**Using the information:**
1) Copy out each question that the passage on the Pawsox stadium poses.
2) Write the next paragraph of the passage on the Pawsox stadium, starting after its last sentence.

**Extract provided:**
%%
And regardless of where in greater Pawtucket one would look to put the stadium, improvements to Route 114 are potentially merited as southcoast Massachusetts is a significant market not only for the Pawsox but for the amenity driven 365 day a year development contemplated around a stadium. Most folks know that reaching Pawtucket from this region during evening commuting hours can mean stop and go on 195 from Pawtucket Avenue ( Rte. 114 ) all the way into Providence and then on 95 north all the way to Pawtucket.

A dedicated exit from 195 West to 114 and a multilane format on 114 that allows the center lane to be reversed for inbound and outbound game or event traffic while limiting left hand turns at those times could make a viable alternative to the congested highway. It is this kind of expensive but useful infrastructure that the state should consider, and why it should not be contributing to the stadium itself. 

Parking is not planned

And access to the stadium doesn’t even begin to contemplate what parking will be needed – which is not addressed by the current stadium plan. Some think there is nothing happening in Pawtucket anyway so folks can just park downtown. Such ideas of disseminate street and municipal lot parking can seem plausible to those who know Pawtucket, but less so to those who don’t. More importantly, what happens if Pawtucket becomes the kind of place where things happen instead of where they don’t happen? That’s the whole point of this proposal. Is everything else in Pawtucket going to shut down so the parking can be saved for the Pawsox or is structured parking in the future of any proposal? Who pays for that?
%%
Saved data entries
%%
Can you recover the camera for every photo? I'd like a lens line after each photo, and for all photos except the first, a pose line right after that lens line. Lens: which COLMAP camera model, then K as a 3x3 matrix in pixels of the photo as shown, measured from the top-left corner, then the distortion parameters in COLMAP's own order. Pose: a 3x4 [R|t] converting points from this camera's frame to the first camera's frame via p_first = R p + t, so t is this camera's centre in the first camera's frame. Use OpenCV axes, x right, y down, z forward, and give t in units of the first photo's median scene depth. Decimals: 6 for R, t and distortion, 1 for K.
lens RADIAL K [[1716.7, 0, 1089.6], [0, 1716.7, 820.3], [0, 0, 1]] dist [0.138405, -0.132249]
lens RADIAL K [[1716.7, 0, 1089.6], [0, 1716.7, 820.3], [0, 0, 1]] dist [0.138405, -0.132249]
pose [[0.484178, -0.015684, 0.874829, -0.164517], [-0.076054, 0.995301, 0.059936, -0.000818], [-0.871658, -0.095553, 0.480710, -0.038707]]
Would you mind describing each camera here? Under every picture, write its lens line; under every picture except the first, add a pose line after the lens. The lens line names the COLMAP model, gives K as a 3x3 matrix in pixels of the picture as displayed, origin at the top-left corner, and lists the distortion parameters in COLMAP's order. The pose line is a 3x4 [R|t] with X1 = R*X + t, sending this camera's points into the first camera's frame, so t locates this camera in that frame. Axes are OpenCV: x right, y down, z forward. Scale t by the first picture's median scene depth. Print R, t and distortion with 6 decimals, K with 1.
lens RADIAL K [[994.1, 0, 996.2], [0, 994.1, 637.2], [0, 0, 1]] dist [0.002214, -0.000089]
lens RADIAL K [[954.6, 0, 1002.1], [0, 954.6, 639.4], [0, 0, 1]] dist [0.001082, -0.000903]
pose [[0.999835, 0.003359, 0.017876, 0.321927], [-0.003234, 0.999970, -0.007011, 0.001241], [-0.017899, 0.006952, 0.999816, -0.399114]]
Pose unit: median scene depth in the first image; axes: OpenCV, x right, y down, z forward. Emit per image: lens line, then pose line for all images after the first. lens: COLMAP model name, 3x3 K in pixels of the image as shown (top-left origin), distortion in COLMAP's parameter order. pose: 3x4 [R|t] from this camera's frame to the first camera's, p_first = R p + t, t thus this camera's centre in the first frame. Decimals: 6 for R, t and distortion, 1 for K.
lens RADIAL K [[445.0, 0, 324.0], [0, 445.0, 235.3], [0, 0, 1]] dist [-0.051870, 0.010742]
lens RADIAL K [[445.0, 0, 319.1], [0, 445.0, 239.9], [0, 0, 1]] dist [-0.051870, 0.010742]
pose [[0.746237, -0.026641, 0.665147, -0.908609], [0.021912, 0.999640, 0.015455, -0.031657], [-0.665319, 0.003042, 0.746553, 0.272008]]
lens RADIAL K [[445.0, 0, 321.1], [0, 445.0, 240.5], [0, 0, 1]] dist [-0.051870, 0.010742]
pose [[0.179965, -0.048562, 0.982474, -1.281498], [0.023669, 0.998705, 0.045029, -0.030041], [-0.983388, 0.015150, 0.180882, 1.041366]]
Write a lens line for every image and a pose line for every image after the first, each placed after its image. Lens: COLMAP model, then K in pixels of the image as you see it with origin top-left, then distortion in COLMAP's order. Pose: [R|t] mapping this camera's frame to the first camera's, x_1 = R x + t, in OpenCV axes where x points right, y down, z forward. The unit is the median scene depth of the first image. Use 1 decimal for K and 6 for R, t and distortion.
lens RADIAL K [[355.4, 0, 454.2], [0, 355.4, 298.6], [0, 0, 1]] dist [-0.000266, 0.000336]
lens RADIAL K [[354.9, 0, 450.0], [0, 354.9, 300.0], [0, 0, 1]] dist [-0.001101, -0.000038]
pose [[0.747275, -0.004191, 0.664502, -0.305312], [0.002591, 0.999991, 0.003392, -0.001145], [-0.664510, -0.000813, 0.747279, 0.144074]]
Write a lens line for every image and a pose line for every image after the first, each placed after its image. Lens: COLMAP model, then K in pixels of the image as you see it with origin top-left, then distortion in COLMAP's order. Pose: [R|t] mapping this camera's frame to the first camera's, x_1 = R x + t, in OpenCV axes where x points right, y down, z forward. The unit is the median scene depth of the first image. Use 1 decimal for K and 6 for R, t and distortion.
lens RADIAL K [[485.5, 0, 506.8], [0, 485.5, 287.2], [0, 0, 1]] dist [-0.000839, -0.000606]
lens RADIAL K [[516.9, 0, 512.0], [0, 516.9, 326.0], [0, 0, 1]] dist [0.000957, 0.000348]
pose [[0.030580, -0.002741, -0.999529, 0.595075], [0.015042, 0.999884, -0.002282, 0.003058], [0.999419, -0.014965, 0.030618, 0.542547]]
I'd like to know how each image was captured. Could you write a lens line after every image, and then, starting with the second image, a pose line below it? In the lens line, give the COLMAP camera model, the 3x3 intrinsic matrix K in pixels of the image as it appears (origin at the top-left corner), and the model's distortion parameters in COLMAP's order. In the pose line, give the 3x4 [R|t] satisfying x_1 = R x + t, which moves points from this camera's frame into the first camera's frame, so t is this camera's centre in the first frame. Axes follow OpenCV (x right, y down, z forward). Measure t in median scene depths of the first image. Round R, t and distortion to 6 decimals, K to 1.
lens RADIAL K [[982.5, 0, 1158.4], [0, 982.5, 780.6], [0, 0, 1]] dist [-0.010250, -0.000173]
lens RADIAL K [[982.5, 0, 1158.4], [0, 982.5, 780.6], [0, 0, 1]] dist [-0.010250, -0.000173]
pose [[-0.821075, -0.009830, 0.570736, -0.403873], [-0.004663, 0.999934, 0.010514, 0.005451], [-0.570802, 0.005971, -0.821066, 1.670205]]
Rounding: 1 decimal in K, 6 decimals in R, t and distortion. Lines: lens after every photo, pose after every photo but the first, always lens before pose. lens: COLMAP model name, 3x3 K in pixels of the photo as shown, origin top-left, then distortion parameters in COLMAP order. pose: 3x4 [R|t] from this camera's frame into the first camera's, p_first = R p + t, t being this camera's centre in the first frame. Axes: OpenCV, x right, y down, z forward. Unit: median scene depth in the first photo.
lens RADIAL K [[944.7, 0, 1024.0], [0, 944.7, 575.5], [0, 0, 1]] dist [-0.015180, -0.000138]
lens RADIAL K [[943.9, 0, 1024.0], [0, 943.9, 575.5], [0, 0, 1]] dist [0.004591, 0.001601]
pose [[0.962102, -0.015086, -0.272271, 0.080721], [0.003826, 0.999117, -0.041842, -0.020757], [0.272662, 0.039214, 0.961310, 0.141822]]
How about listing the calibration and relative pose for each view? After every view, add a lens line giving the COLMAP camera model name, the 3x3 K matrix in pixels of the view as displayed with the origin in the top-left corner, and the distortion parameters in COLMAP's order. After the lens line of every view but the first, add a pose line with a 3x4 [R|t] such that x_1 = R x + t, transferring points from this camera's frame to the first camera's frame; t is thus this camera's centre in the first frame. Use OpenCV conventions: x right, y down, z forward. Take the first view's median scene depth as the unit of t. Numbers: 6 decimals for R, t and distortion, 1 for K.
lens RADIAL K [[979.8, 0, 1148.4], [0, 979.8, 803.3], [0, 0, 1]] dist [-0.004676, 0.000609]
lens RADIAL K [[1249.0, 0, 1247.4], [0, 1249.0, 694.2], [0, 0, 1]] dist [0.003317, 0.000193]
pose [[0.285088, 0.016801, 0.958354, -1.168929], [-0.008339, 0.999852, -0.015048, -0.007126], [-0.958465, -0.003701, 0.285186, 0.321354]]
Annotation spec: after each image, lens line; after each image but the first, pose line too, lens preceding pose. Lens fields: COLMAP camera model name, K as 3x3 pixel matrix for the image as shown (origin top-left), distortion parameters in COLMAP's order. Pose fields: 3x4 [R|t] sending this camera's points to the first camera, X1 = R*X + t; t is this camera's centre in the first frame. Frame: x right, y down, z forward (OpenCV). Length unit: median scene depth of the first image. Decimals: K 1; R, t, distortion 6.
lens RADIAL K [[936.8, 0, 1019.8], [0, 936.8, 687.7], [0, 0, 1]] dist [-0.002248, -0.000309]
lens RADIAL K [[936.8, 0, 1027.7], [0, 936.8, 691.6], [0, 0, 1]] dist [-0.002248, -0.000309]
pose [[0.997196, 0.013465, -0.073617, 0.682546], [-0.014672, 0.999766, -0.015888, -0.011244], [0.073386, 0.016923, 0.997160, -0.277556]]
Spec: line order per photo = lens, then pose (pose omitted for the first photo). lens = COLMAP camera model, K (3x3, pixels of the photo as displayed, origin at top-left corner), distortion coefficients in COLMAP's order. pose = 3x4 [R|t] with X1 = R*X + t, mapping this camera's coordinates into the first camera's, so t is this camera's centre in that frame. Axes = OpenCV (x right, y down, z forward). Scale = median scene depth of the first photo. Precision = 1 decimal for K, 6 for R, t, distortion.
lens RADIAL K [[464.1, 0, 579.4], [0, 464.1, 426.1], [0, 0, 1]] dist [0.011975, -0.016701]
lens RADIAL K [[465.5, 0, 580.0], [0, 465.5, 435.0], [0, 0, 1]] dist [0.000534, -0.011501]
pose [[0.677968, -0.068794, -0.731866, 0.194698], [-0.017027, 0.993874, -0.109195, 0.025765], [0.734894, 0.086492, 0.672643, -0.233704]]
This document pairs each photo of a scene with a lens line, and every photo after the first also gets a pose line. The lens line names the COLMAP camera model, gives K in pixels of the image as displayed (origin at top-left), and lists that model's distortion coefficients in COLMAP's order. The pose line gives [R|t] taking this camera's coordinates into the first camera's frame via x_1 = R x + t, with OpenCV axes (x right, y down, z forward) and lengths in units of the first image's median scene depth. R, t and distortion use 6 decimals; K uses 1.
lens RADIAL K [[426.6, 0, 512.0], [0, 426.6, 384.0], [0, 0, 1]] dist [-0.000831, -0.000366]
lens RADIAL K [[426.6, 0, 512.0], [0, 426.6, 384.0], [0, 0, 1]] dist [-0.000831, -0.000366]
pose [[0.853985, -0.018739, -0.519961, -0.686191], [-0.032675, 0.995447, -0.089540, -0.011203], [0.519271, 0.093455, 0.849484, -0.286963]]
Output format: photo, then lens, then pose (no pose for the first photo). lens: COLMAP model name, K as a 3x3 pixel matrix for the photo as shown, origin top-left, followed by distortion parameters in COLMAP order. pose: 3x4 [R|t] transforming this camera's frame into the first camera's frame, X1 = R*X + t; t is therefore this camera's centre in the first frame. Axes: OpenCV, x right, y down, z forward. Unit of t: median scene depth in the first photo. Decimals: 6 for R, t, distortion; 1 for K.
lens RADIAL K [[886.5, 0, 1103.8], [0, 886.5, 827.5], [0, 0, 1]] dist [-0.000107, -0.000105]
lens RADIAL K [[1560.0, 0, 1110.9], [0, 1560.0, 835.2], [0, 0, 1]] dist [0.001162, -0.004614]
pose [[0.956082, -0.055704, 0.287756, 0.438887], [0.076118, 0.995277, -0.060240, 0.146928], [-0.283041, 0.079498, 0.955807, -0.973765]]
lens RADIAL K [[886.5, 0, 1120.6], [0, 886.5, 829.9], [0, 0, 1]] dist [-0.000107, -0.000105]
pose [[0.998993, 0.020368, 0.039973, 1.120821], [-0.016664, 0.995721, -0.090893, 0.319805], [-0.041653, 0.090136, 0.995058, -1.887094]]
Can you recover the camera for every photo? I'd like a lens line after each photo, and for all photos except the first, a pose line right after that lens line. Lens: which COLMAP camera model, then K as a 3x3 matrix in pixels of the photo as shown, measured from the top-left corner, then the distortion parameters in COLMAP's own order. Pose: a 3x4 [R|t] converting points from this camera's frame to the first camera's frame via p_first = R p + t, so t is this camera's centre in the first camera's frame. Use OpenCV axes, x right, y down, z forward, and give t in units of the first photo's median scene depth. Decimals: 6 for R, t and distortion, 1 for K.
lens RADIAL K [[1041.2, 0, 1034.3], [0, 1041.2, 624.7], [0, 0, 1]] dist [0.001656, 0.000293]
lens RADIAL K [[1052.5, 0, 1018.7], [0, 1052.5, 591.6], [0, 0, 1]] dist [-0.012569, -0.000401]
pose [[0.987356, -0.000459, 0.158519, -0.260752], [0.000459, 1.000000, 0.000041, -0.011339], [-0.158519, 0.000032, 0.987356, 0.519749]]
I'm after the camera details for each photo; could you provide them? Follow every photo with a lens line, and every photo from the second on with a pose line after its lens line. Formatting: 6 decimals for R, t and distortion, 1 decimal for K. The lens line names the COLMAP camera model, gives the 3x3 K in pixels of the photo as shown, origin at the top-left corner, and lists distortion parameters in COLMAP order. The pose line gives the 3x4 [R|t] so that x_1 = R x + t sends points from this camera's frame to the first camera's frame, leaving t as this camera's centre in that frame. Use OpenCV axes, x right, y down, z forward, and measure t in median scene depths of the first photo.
%%
**Task answers:**
1)
- What happens if Pawtucket becomes the kind of place where things happen instead of where they don't happen?
- Is everything else in Pawtucket going to shut down so the parking can be saved for the Pawsox or is structured parking in the future of any proposal?
- Who pays for that?

2)
Demonstrating what the state can do to make a park and parking that are highly accessible to wider markets is what ought to allow businessmen to raise their own capital and build their own stadiums. It is a more parochial decision what Pawtucket brings to the table, although it’s bad enough to give up all property taxes on these enterprises, which is of course presumed, without the city actually contributing. Purportedly the city could recoup its ‘investment’ by getting property taxes from ancillary development. But if the history of Providence’s I-195 district is any lesson, Pawtucket would have to give up taxes on any significant new development despite planning to pay for this current largess with those future taxes. How long ago was it that state officials were touting how development on the I-195 land would finally bolster Providence’s tax base.  Instead, they have taken the city’s power to decide on incentives and given it to the Commerce Corporation that gives the stuff out like candy.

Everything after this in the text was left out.